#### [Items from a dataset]
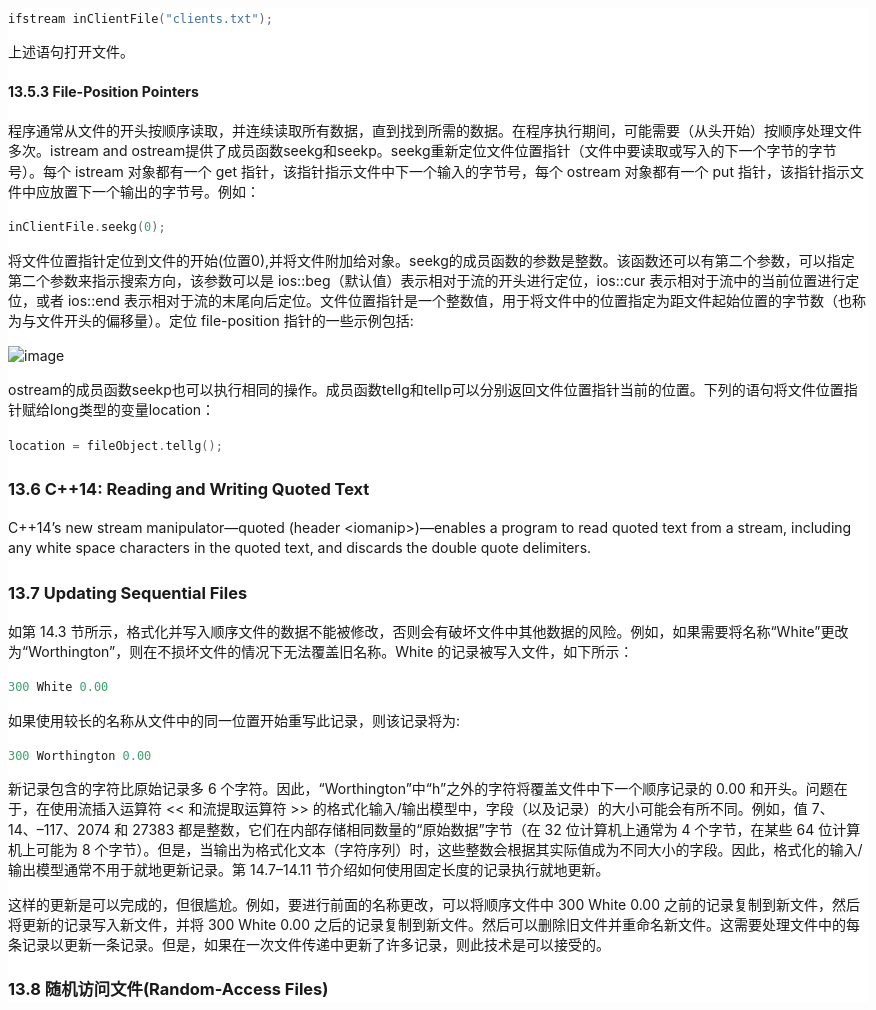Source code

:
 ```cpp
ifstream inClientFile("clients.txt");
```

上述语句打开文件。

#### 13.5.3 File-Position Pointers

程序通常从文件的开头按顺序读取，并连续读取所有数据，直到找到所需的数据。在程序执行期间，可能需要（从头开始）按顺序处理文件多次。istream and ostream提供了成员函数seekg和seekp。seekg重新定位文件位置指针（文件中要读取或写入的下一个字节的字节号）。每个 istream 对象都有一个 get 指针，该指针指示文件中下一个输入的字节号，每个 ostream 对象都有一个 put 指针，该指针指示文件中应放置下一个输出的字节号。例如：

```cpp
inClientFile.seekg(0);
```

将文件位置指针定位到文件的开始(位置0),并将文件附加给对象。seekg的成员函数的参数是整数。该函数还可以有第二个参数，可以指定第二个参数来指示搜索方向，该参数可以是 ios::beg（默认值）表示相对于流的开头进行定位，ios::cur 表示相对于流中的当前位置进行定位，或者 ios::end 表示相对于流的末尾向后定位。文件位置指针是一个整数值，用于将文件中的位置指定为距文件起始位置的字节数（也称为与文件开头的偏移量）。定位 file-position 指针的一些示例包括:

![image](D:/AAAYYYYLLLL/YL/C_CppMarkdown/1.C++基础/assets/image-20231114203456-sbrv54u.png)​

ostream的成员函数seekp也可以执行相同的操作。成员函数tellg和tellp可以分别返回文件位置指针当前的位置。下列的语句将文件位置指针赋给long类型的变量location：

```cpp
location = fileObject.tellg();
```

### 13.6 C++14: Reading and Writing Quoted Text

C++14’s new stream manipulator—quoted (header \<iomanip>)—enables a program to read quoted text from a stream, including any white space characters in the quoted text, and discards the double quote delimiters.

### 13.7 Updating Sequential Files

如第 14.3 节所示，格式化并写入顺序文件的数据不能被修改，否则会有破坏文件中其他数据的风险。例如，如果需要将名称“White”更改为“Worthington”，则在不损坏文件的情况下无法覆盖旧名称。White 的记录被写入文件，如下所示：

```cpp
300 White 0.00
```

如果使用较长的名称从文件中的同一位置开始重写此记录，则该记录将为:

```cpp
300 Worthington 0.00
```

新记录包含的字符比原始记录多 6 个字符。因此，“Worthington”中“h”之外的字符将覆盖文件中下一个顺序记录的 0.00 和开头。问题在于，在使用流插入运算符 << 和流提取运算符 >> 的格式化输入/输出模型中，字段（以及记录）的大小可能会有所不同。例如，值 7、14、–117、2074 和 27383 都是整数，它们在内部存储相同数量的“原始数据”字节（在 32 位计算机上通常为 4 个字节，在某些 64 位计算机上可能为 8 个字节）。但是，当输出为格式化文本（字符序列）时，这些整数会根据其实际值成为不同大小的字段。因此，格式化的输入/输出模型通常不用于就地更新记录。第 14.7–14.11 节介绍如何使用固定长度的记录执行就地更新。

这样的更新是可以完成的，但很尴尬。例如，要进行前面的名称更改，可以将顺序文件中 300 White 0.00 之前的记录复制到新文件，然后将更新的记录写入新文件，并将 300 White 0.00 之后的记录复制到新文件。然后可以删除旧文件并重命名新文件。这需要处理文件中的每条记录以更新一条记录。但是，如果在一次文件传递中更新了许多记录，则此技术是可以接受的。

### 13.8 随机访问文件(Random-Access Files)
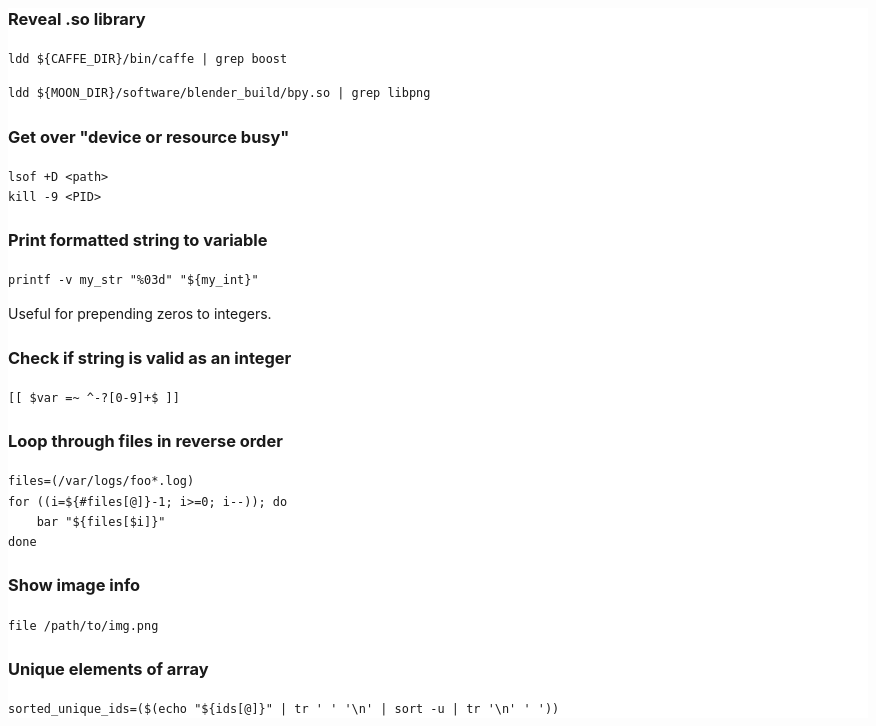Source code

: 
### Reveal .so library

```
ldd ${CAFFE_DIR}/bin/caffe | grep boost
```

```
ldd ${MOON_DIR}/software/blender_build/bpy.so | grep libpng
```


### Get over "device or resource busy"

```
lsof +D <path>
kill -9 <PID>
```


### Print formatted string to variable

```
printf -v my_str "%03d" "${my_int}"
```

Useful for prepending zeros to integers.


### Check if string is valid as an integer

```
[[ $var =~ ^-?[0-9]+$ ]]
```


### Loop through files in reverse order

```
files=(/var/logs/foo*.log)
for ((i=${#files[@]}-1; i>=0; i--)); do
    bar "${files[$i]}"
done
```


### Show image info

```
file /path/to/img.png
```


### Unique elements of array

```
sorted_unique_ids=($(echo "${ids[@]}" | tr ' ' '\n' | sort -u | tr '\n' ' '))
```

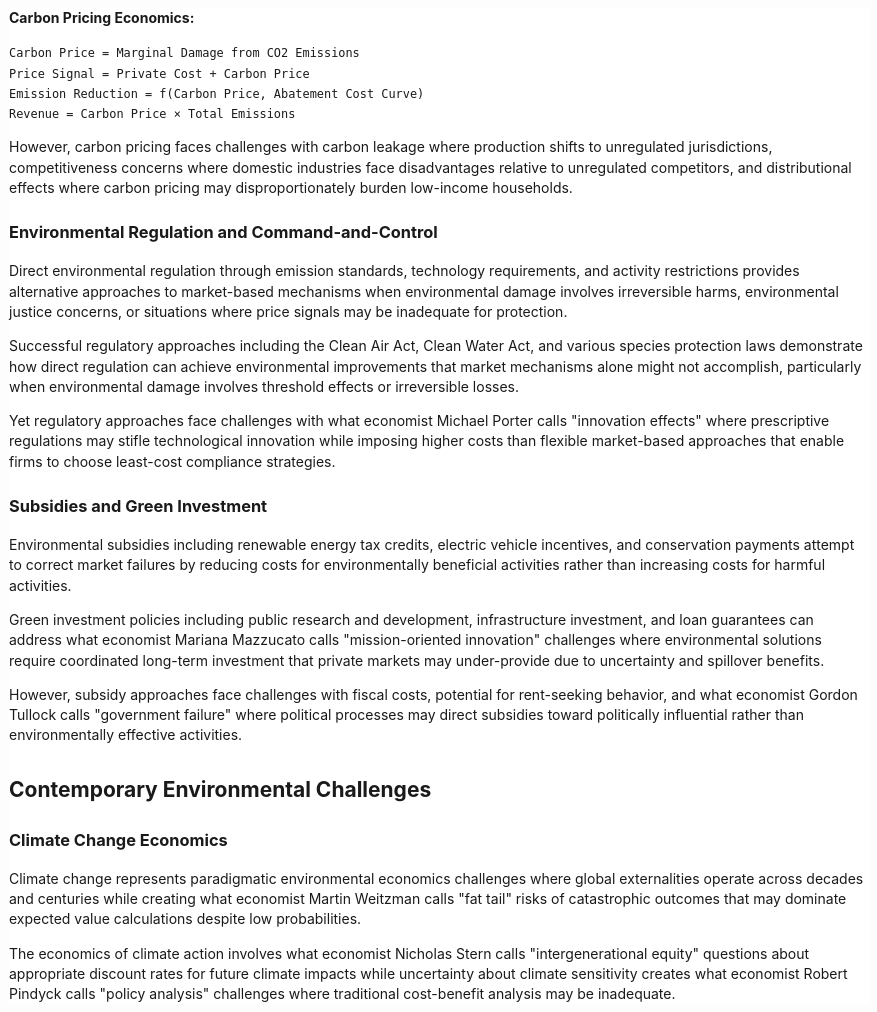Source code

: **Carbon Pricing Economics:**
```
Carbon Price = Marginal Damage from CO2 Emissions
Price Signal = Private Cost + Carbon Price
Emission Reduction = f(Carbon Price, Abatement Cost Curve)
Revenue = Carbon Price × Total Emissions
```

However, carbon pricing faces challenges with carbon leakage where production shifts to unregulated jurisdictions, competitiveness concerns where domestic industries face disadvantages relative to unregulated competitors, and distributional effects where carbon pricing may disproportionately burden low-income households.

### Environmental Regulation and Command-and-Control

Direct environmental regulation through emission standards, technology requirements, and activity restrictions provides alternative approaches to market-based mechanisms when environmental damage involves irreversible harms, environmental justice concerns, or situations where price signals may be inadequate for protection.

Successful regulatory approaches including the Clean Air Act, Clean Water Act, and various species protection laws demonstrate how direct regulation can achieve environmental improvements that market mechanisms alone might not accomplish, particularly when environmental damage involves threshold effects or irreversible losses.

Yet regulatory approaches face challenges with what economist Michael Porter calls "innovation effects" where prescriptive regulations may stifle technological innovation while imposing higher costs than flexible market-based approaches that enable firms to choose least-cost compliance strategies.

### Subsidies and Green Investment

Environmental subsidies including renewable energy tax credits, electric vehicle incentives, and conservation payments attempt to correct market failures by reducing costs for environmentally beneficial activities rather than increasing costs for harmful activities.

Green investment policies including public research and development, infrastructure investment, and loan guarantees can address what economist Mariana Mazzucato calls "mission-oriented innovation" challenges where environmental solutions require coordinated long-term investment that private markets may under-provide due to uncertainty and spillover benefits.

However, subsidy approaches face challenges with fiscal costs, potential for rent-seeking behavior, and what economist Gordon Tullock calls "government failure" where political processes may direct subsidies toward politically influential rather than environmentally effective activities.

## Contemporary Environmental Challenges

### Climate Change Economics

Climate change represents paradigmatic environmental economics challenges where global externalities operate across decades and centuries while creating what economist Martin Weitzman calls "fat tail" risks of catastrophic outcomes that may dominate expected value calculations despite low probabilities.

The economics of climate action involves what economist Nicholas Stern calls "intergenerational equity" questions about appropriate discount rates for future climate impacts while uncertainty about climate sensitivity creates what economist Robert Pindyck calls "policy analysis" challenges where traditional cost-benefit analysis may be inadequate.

#### [Task]
Please output exactly the lines between the one holding "C++14’s new stream" and the one holding "### 13.7 Updating Sequential Files" in the records above, inclusive, and nothing more.

#### [Output for this exercise]
C++14’s new stream manipulator—quoted (header \<iomanip>)—enables a program to read quoted text from a stream, including any white space characters in the quoted text, and discards the double quote delimiters.

### 13.7 Updating Sequential Files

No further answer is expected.